### Material to process
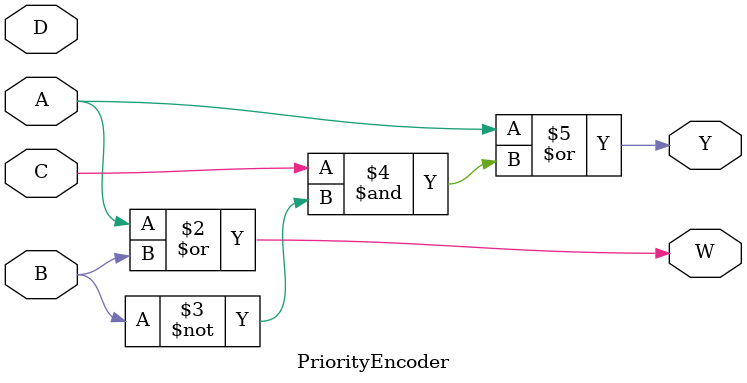
<source format=v>
module PriorityEncoder(A,B,C,D,W,Y);
	input A,B,C,D;// Inputs
	output reg W,Y;// Outputs
	always @(A,B,C,D) begin// Logic Procedure
		W = (A|B);
		Y = (A|(C & ~B));
	end
endmodule
</source>
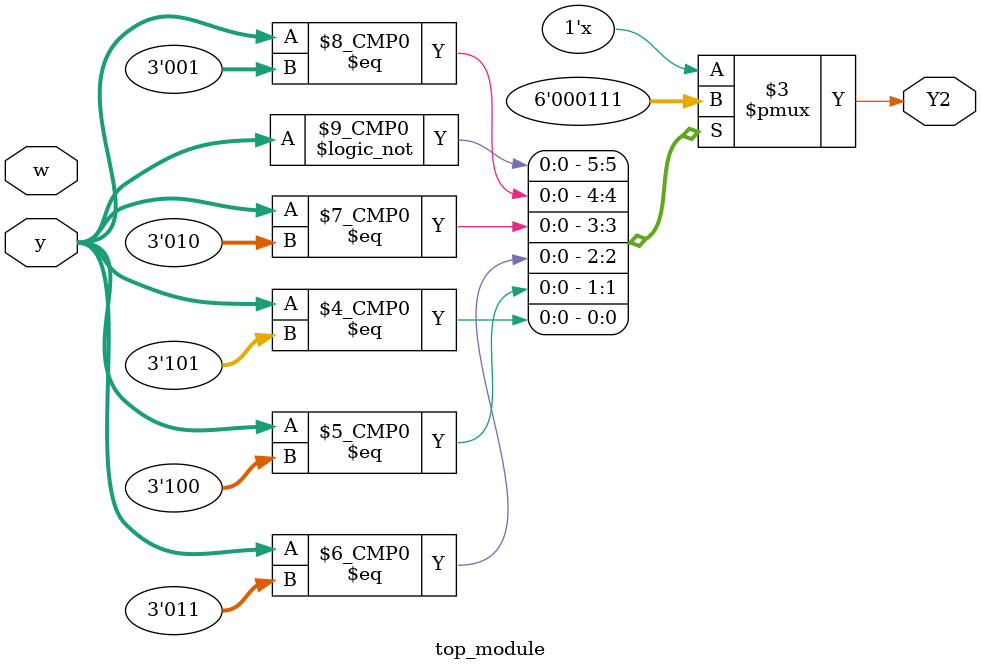
<source format=sv>
module top_module(
	input [3:1] y,
	input w,
	output reg Y2);

always @ (*) begin
	case(y)
		3'b000: Y2 = 0;
		3'b001: Y2 = 0;
		3'b010: Y2 = 0;
		3'b011: Y2 = 1;
		3'b100: Y2 = 1;
		3'b101: Y2 = 1;
	endcase
end

endmodule

</source>
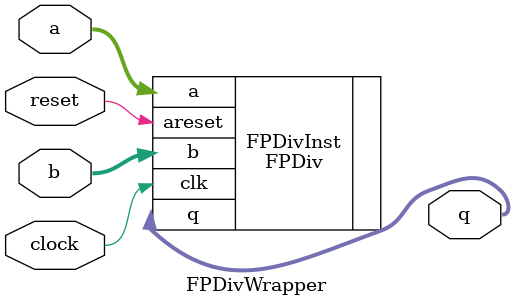
<source format=v>
module FPDivWrapper (
    input  wire clock,
    input  wire reset,
    input  wire [31:0] a,
    input  wire [31:0] b,
    output wire [31:0] q
  );

  parameter LATENCY = 32;

  FPDiv#(.LATENCY(LATENCY)) FPDivInst (
    .clk(clock)
  , .areset(reset)
  , .a(a)
  , .b(b)
  , .q(q)
  );
endmodule

</source>
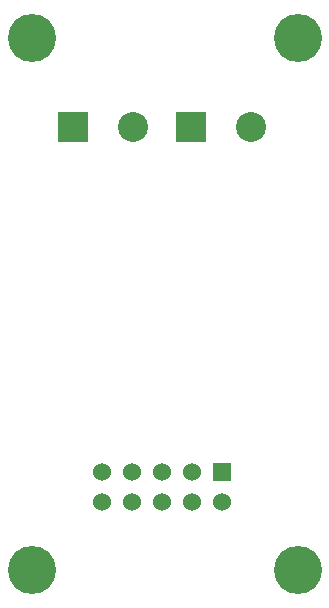
<source format=gts>
G04 (created by PCBNEW (2013-mar-13)-testing) date Tue 02 Apr 2013 06:59:38 PM CEST*
%MOIN*%
G04 Gerber Fmt 3.4, Leading zero omitted, Abs format*
%FSLAX34Y34*%
G01*
G70*
G90*
G04 APERTURE LIST*
%ADD10C,0.006*%
%ADD11R,0.06X0.06*%
%ADD12C,0.06*%
%ADD13R,0.1X0.1*%
%ADD14C,0.1*%
%ADD15C,0.16*%
G04 APERTURE END LIST*
G54D10*
G54D11*
X45700Y-53830D03*
G54D12*
X45700Y-54830D03*
X44700Y-53830D03*
X44700Y-54830D03*
X43700Y-53830D03*
X43700Y-54830D03*
X42700Y-53830D03*
X42700Y-54830D03*
X41700Y-53830D03*
X41700Y-54830D03*
G54D13*
X40732Y-42322D03*
G54D14*
X42732Y-42322D03*
G54D13*
X44669Y-42322D03*
G54D14*
X46669Y-42322D03*
G54D15*
X39370Y-39370D03*
X39370Y-57086D03*
X48228Y-39370D03*
X48228Y-57086D03*
M02*

</source>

### What is expected
Report every line from the material above that mentions the word "LIST".

### Answer to this problem
G04 APERTURE LIST*
G04 APERTURE END LIST*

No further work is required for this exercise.